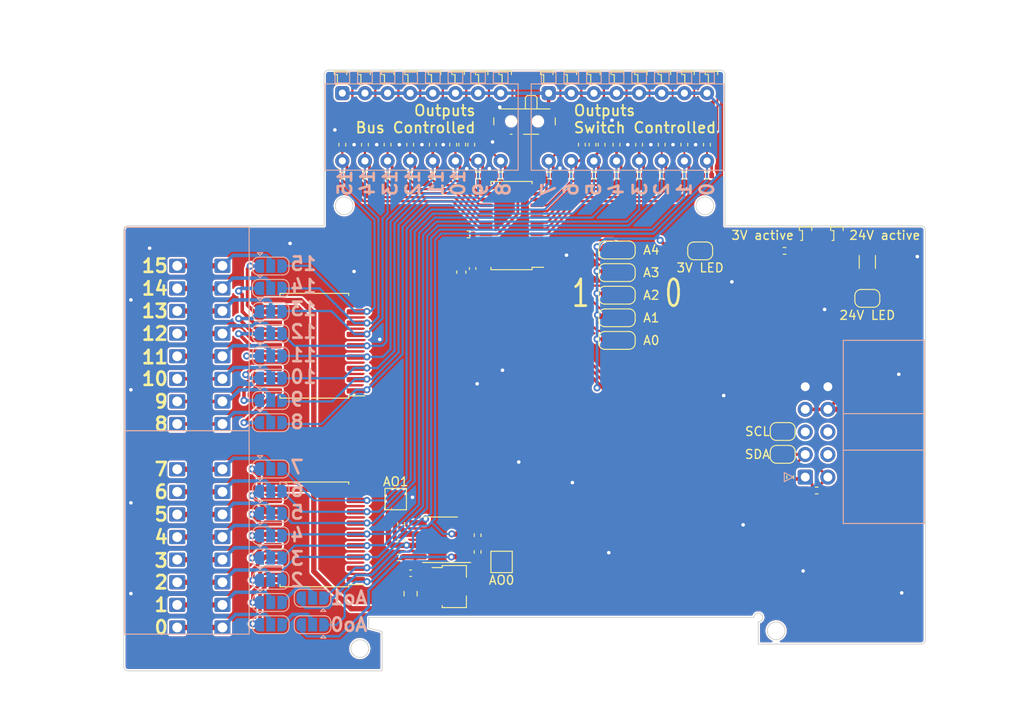
<source format=kicad_pcb>
(kicad_pcb (version 20211014) (generator pcbnew)

  (general
    (thickness 1.6)
  )

  (paper "A4")
  (layers
    (0 "F.Cu" signal)
    (31 "B.Cu" signal)
    (32 "B.Adhes" user "B.Adhesive")
    (33 "F.Adhes" user "F.Adhesive")
    (34 "B.Paste" user)
    (35 "F.Paste" user)
    (36 "B.SilkS" user "B.Silkscreen")
    (37 "F.SilkS" user "F.Silkscreen")
    (38 "B.Mask" user)
    (39 "F.Mask" user)
    (40 "Dwgs.User" user "User.Drawings")
    (41 "Cmts.User" user "User.Comments")
    (42 "Eco1.User" user "User.Eco1")
    (43 "Eco2.User" user "User.Eco2")
    (44 "Edge.Cuts" user)
    (45 "Margin" user)
    (46 "B.CrtYd" user "B.Courtyard")
    (47 "F.CrtYd" user "F.Courtyard")
    (48 "B.Fab" user)
    (49 "F.Fab" user)
    (50 "User.1" user)
    (51 "User.2" user)
    (52 "User.3" user)
    (53 "User.4" user)
    (54 "User.5" user)
    (55 "User.6" user)
    (56 "User.7" user)
    (57 "User.8" user)
    (58 "User.9" user)
  )

  (setup
    (stackup
      (layer "F.SilkS" (type "Top Silk Screen"))
      (layer "F.Paste" (type "Top Solder Paste"))
      (layer "F.Mask" (type "Top Solder Mask") (thickness 0.01))
      (layer "F.Cu" (type "copper") (thickness 0.035))
      (layer "dielectric 1" (type "core") (thickness 1.51) (material "FR4") (epsilon_r 4.5) (loss_tangent 0.02))
      (layer "B.Cu" (type "copper") (thickness 0.035))
      (layer "B.Mask" (type "Bottom Solder Mask") (thickness 0.01))
      (layer "B.Paste" (type "Bottom Solder Paste"))
      (layer "B.SilkS" (type "Bottom Silk Screen"))
      (copper_finish "None")
      (dielectric_constraints no)
    )
    (pad_to_mask_clearance 0)
    (grid_origin 111.0996 115.6208)
    (pcbplotparams
      (layerselection 0x00010fc_ffffffff)
      (disableapertmacros false)
      (usegerberextensions false)
      (usegerberattributes true)
      (usegerberadvancedattributes true)
      (creategerberjobfile true)
      (svguseinch false)
      (svgprecision 6)
      (excludeedgelayer true)
      (plotframeref false)
      (viasonmask false)
      (mode 1)
      (useauxorigin false)
      (hpglpennumber 1)
      (hpglpenspeed 20)
      (hpglpendiameter 15.000000)
      (dxfpolygonmode true)
      (dxfimperialunits true)
      (dxfusepcbnewfont true)
      (psnegative false)
      (psa4output false)
      (plotreference true)
      (plotvalue true)
      (plotinvisibletext false)
      (sketchpadsonfab false)
      (subtractmaskfromsilk false)
      (outputformat 1)
      (mirror false)
      (drillshape 1)
      (scaleselection 1)
      (outputdirectory "")
    )
  )

  (net 0 "")
  (net 1 "GND")
  (net 2 "+24V")
  (net 3 "+3V3")
  (net 4 "+15V")
  (net 5 "Net-(D5-Pad2)")
  (net 6 "Net-(D6-Pad2)")
  (net 7 "Net-(D7-Pad2)")
  (net 8 "Net-(D8-Pad2)")
  (net 9 "Net-(D9-Pad2)")
  (net 10 "Net-(D10-Pad2)")
  (net 11 "Net-(D11-Pad2)")
  (net 12 "Net-(D12-Pad2)")
  (net 13 "Net-(D13-Pad2)")
  (net 14 "Net-(D14-Pad2)")
  (net 15 "Net-(D15-Pad2)")
  (net 16 "Net-(D17-Pad2)")
  (net 17 "Net-(D18-Pad2)")
  (net 18 "Net-(D19-Pad2)")
  (net 19 "Net-(D20-Pad2)")
  (net 20 "/A0")
  (net 21 "/A1")
  (net 22 "/A2")
  (net 23 "/A3")
  (net 24 "/A4")
  (net 25 "Net-(R5-Pad1)")
  (net 26 "Net-(R6-Pad1)")
  (net 27 "Net-(R9-Pad1)")
  (net 28 "Net-(R12-Pad1)")
  (net 29 "Net-(R13-Pad1)")
  (net 30 "Net-(R15-Pad1)")
  (net 31 "Net-(R16-Pad1)")
  (net 32 "/io/CONN0")
  (net 33 "/io/CONN2")
  (net 34 "/io/CONN4")
  (net 35 "/io/CONN6")
  (net 36 "Net-(R17-Pad1)")
  (net 37 "Net-(R18-Pad1)")
  (net 38 "Net-(R19-Pad1)")
  (net 39 "Net-(R21-Pad1)")
  (net 40 "/io/CONN1")
  (net 41 "/io/CONN3")
  (net 42 "/io/CONN5")
  (net 43 "/io/CONN7")
  (net 44 "Net-(R22-Pad1)")
  (net 45 "Net-(R23-Pad1)")
  (net 46 "Net-(R24-Pad1)")
  (net 47 "Net-(R25-Pad1)")
  (net 48 "/io/CONN8")
  (net 49 "/!OE")
  (net 50 "/io/CONN10")
  (net 51 "/A5")
  (net 52 "unconnected-(U3-Pad25)")
  (net 53 "CPU4")
  (net 54 "/io/AO0")
  (net 55 "/io/AO1")
  (net 56 "Net-(D1-Pad2)")
  (net 57 "Net-(D2-Pad2)")
  (net 58 "/io/CONN9")
  (net 59 "/io/CONN11")
  (net 60 "SDA1")
  (net 61 "SCL1")
  (net 62 "Net-(R3-Pad1)")
  (net 63 "Net-(R4-Pad1)")
  (net 64 "Net-(R10-Pad1)")
  (net 65 "Net-(J8-Pad3)")
  (net 66 "unconnected-(J8-Pad5)")
  (net 67 "Net-(J8-Pad2)")
  (net 68 "unconnected-(J8-Pad4)")
  (net 69 "unconnected-(J8-Pad6)")
  (net 70 "Net-(JP24-Pad2)")
  (net 71 "unconnected-(SW7-Pad3)")
  (net 72 "/io/CONN12")
  (net 73 "/io/CONN13")
  (net 74 "/io/CONN14")
  (net 75 "/io/CONN15")
  (net 76 "CPU0")
  (net 77 "CPU2")
  (net 78 "CPU6")
  (net 79 "CPU1")
  (net 80 "CPU3")
  (net 81 "CPU5")
  (net 82 "CPU7")
  (net 83 "CPU8")
  (net 84 "CPU10")
  (net 85 "CPU12")
  (net 86 "CPU14")
  (net 87 "CPU9")
  (net 88 "CPU11")
  (net 89 "CPU13")
  (net 90 "CPU15")
  (net 91 "Net-(D16-Pad2)")
  (net 92 "Net-(JP25-Pad2)")
  (net 93 "/io/ULN0")
  (net 94 "/io/ULN1")
  (net 95 "/io/ULN2")
  (net 96 "/io/ULN3")
  (net 97 "/io/ULN4")
  (net 98 "/io/ULN5")
  (net 99 "/io/ULN6")
  (net 100 "/io/ULN7")
  (net 101 "/io/ULN8")
  (net 102 "/io/ULN9")
  (net 103 "/io/ULN10")
  (net 104 "/io/ULN11")
  (net 105 "/io/ULN12")
  (net 106 "/io/ULN13")
  (net 107 "/io/ULN14")
  (net 108 "/io/ULN15")
  (net 109 "Net-(JP1-Pad3)")
  (net 110 "Net-(JP2-Pad3)")

  (footprint "Resistor_SMD:R_0402_1005Metric" (layer "F.Cu") (at 170.4848 96.8756 90))

  (footprint "liebler_OPTO:LED_1606" (layer "F.Cu") (at 139.9032 89.5604))

  (footprint "liebler_OPTO:LED_1606" (layer "F.Cu") (at 155.1432 89.5604))

  (footprint "Resistor_SMD:R_0402_1005Metric" (layer "F.Cu") (at 162.8648 96.8756 90))

  (footprint "Resistor_SMD:R_0402_1005Metric" (layer "F.Cu") (at 157.6324 96.8756 90))

  (footprint "TestPoint:TestPoint_Pad_2.0x2.0mm" (layer "F.Cu") (at 135.5344 136.7028))

  (footprint "Resistor_SMD:R_0402_1005Metric" (layer "F.Cu") (at 179.197 108.8136))

  (footprint "Resistor_SMD:R_0402_1005Metric" (layer "F.Cu") (at 132.08 100.33))

  (footprint "Capacitor_SMD:C_0402_1005Metric" (layer "F.Cu") (at 144.1704 110.7948 -90))

  (footprint "Resistor_SMD:R_0402_1005Metric" (layer "F.Cu") (at 179.832 134.239 -90))

  (footprint "Resistor_SMD:R_0402_1005Metric" (layer "F.Cu") (at 144.7292 140.7668 90))

  (footprint "Resistor_SMD:R_0402_1005Metric" (layer "F.Cu") (at 160.3248 100.33))

  (footprint "liebler_OPTO:LED_1606" (layer "F.Cu") (at 152.5016 89.5604))

  (footprint "Resistor_SMD:R_0402_1005Metric" (layer "F.Cu") (at 137.16 96.8756 90))

  (footprint "liebler_OPTO:LED_1606" (layer "F.Cu") (at 163.068 89.5604))

  (footprint "Jumper:SolderJumper-2_P1.3mm_Bridged2Bar_RoundedPad1.0x1.5mm" (layer "F.Cu") (at 178.9938 129.1082 180))

  (footprint "liebler_OPTO:LED_1606" (layer "F.Cu") (at 137.2616 89.5604))

  (footprint "Resistor_SMD:R_0402_1005Metric" (layer "F.Cu") (at 136.144 139.4968 90))

  (footprint "Capacitor_SMD:C_0805_2012Metric" (layer "F.Cu") (at 137.2108 147.334 90))

  (footprint "liebler_OPTO:LED_1606" (layer "F.Cu") (at 147.828 89.5604))

  (footprint "Jumper:SolderJumper-3_P1.3mm_Open_RoundedPad1.0x1.5mm_NumberLabels" (layer "F.Cu") (at 160.3756 108.712))

  (footprint "Capacitor_SMD:C_0402_1005Metric" (layer "F.Cu") (at 137.2108 145.034))

  (footprint "Package_SO:SOIC-18W_7.5x11.6mm_P1.27mm" (layer "F.Cu") (at 126.3996 119.4708 180))

  (footprint "Resistor_SMD:R_0402_1005Metric" (layer "F.Cu") (at 132.08 96.8756 90))

  (footprint "Package_TO_SOT_SMD:SOT-89-3_Handsoldering" (layer "F.Cu") (at 141.8108 146.534))

  (footprint "Resistor_SMD:R_0402_1005Metric" (layer "F.Cu") (at 152.7048 100.33))

  (footprint "Resistor_SMD:R_0402_1005Metric" (layer "F.Cu") (at 156.4386 96.8756 90))

  (footprint "Resistor_SMD:R_0402_1005Metric" (layer "F.Cu") (at 141.986 96.8756 90))

  (footprint "Resistor_SMD:R_0402_1005Metric" (layer "F.Cu") (at 170.4996 100.33))

  (footprint "Resistor_SMD:R_0402_1005Metric" (layer "F.Cu") (at 165.4048 96.8756 90))

  (footprint "liebler_OPTO:LED_1606" (layer "F.Cu") (at 170.9928 89.5604))

  (footprint "liebler_OPTO:LED_1606" (layer "F.Cu") (at 181.5592 107.0864))

  (footprint "liebler_OPTO:LED_1606" (layer "F.Cu") (at 157.7848 89.5604))

  (footprint "Jumper:SolderJumper-3_P1.3mm_Open_RoundedPad1.0x1.5mm_NumberLabels" (layer "F.Cu") (at 160.3756 116.332))

  (footprint "liebler_OPTO:LED_1606" (layer "F.Cu") (at 131.9784 89.5604))

  (footprint "Resistor_SMD:R_0402_1005Metric" (layer "F.Cu") (at 144.018 96.8756 90))

  (footprint "Resistor_SMD:R_0402_1005Metric" (layer "F.Cu") (at 147.32 100.33))

  (footprint "Resistor_SMD:R_0402_1005Metric" (layer "F.Cu") (at 182.8038 135.7376))

  (footprint "Resistor_SMD:R_0402_1005Metric" (layer "F.Cu") (at 158.6484 96.8756 90))

  (footprint "Jumper:SolderJumper-3_P1.3mm_Open_RoundedPad1.0x1.5mm_NumberLabels" (layer "F.Cu") (at 160.3756 118.872))

  (footprint "Resistor_SMD:R_0402_1005Metric" (layer "F.Cu") (at 134.62 100.33))

  (footprint "Resistor_SMD:R_0402_1005Metric" (layer "F.Cu") (at 144.78 100.33))

  (footprint "Resistor_SMD:R_0402_1005Metric" (layer "F.Cu") (at 139.7 96.8756 90))

  (footprint "Resistor_SMD:R_0402_1005Metric" (layer "F.Cu") (at 165.354 100.33))

  (footprint "liebler_OPTO:LED_1606" (layer "F.Cu") (at 129.3368 89.5604))

  (footprint "Jumper:SolderJumper-2_P1.3mm_Open_RoundedPad1.0x1.5mm" (layer "F.Cu") (at 188.4934 114.1476))

  (footprint "Resistor_SMD:R_0402_1005Metric" (layer "F.Cu") (at 143.002 96.8756 90))

  (footprint "Resistor_SMD:R_0402_1005Metric" (layer "F.Cu") (at 167.9448 100.33))

  (footprint "liebler_OPTO:LED_1606" (layer "F.Cu") (at 134.62 89.5604))

  (footprint "liebler_OPTO:LED_1606" (layer "F.Cu") (at 142.5448 89.5604))

  (footprint "Package_SO:SOIC-8_3.9x4.9mm_P1.27mm" (layer "F.Cu") (at 140.5128 141.2748 180))

  (footprint "Resistor_SMD:R_1206_3216Metric" (layer "F.Cu") (at 188.4934 110.0582 90))

  (footprint "Jumper:SolderJumper-2_P1.3mm_Bridged2Bar_RoundedPad1.0x1.5mm" (layer "F.Cu") (at 178.9938 131.6736 180))

  (footprint "Resistor_SMD:R_0402_1005Metric" (layer "F.Cu") (at 134.62 96.8756 90))

  (footprint "Resistor_SMD:R_0402_1005Metric" (layer "F.Cu") (at 137.16 100.33))

  (footprint "Package_SO:SOIC-18W_7.5x11.6mm_P1.27mm" (layer "F.Cu") (at 126.3996 140.6708 180))

  (footprint "Resistor_SMD:R_0402_1005Metric" (layer "F.Cu") (at 144.7292 142.6464 90))

  (footprint "Resistor_SMD:R_0402_1005Metric" (layer "F.Cu") (at 167.9448 96.8756 90))

  (footprint "Capacitor_SMD:C_0603_1608Metric" (layer "F.Cu")
    (tedit 5F68FEEE) (tstamp c322c013-1b5a-4e34-a2cf-dde32215e712)
    (at 142.9004 111.2012 -90)
    (descr "Capacitor SMD 0603 (1608 Metric), square (rectangular) end terminal, IPC_7351 nominal, (Body size source: IPC-SM-782 page 76, https://www.pcb-3d.com/wordpress/wp-content/uploads/ipc-sm-782a_amendment_1_and_2.pdf), generated with kicad-footprint-generator")
    (tags "capacitor")
    (property "Sheetfile" "sensactHsIO5.kicad_sch")
    (property "Sheetname" "")
    (path "/cdbe7675-f285-4772-8177-a83f18e55872")
    (attr smd)
    (fp_text reference "C7" (at 0 -1.43 90) (layer "F.SilkS") hide
      (effects (font (size 1 1) (thickness 0.15)))
      (tstamp 02166b29-e3fb-4a3d-bb2b-822c9ae19fe1)
    )
    (fp_text value "22u" (at 0 1.43 90) (layer "F.Fab")
      (effects (font (size 1 1) (thickness 0.15)))
      (tstamp 7fe5fb99-e5a5-49a9-99b0-be5fc6ba92e9)
    )
    (fp_text user "${REFERENCE}" (at 0 0 90) (layer "F.Fab")
      (effects (fon
... [1129104 chars truncated]
</source>
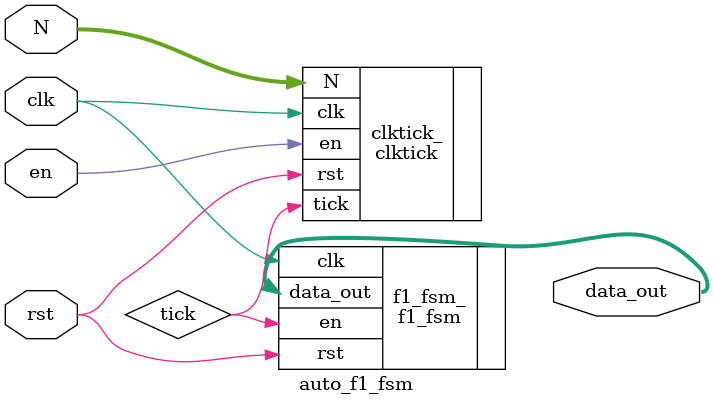
<source format=sv>
module auto_f1_fsm(
    input logic [15: 0] N,
    input logic en,
    input logic rst,
    input logic clk,

    output logic [7: 0] data_out
);

logic tick;

clktick clktick_(
    .N (N),
    .en (en),
    .rst (rst),
    .clk (clk),
    .tick (tick)
);

f1_fsm f1_fsm_(
    .rst (rst),
    .en (tick),
    .clk (clk),
    .data_out (data_out)
);

endmodule

</source>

•••

> [WHAT YOU HAVE TO DO]:
Only the lines from the start of the records through the line containing "(pad_to_mask_clearance 0)" should be repeated, word for word, with the pictures left out.

> [TASK OUTPUT]:
<source format=kicad_pcb>
(kicad_pcb (version 20211014) (generator pcbnew)

  (general
    (thickness 1.6)
  )

  (paper "A4")
  (layers
    (0 "F.Cu" signal)
    (31 "B.Cu" signal)
    (32 "B.Adhes" user "B.Adhesive")
    (33 "F.Adhes" user "F.Adhesive")
    (34 "B.Paste" user)
    (35 "F.Paste" user)
    (36 "B.SilkS" user "B.Silkscreen")
    (37 "F.SilkS" user "F.Silkscreen")
    (38 "B.Mask" user)
    (39 "F.Mask" user)
    (40 "Dwgs.User" user "User.Drawings")
    (41 "Cmts.User" user "User.Comments")
    (42 "Eco1.User" user "User.Eco1")
    (43 "Eco2.User" user "User.Eco2")
    (44 "Edge.Cuts" user)
    (45 "Margin" user)
    (46 "B.CrtYd" user "B.Courtyard")
    (47 "F.CrtYd" user "F.Courtyard")
    (48 "B.Fab" user)
    (49 "F.Fab" user)
    (50 "User.1" user)
    (51 "User.2" user)
    (52 "User.3" user)
    (53 "User.4" user)
    (54 "User.5" user)
    (55 "User.6" user)
    (56 "User.7" user)
    (57 "User.8" user)
    (58 "User.9" user)
  )

  (setup
    (stackup
      (layer "F.SilkS" (type "Top Silk Screen"))
      (layer "F.Paste" (type "Top Solder Paste"))
      (layer "F.Mask" (type "Top Solder Mask") (thickness 0.01))
      (layer "F.Cu" (type "copper") (thickness 0.035))
      (layer "dielectric 1" (type "core") (thickness 1.51) (material "FR4") (epsilon_r 4.5) (loss_tangent 0.02))
      (layer "B.Cu" (type "copper") (thickness 0.035))
      (layer "B.Mask" (type "Bottom Solder Mask") (thickness 0.01))
      (layer "B.Paste" (type "Bottom Solder Paste"))
      (layer "B.SilkS" (type "Bottom Silk Screen"))
      (copper_finish "None")
      (dielectric_constraints no)
    )
    (pad_to_mask_clearance 0)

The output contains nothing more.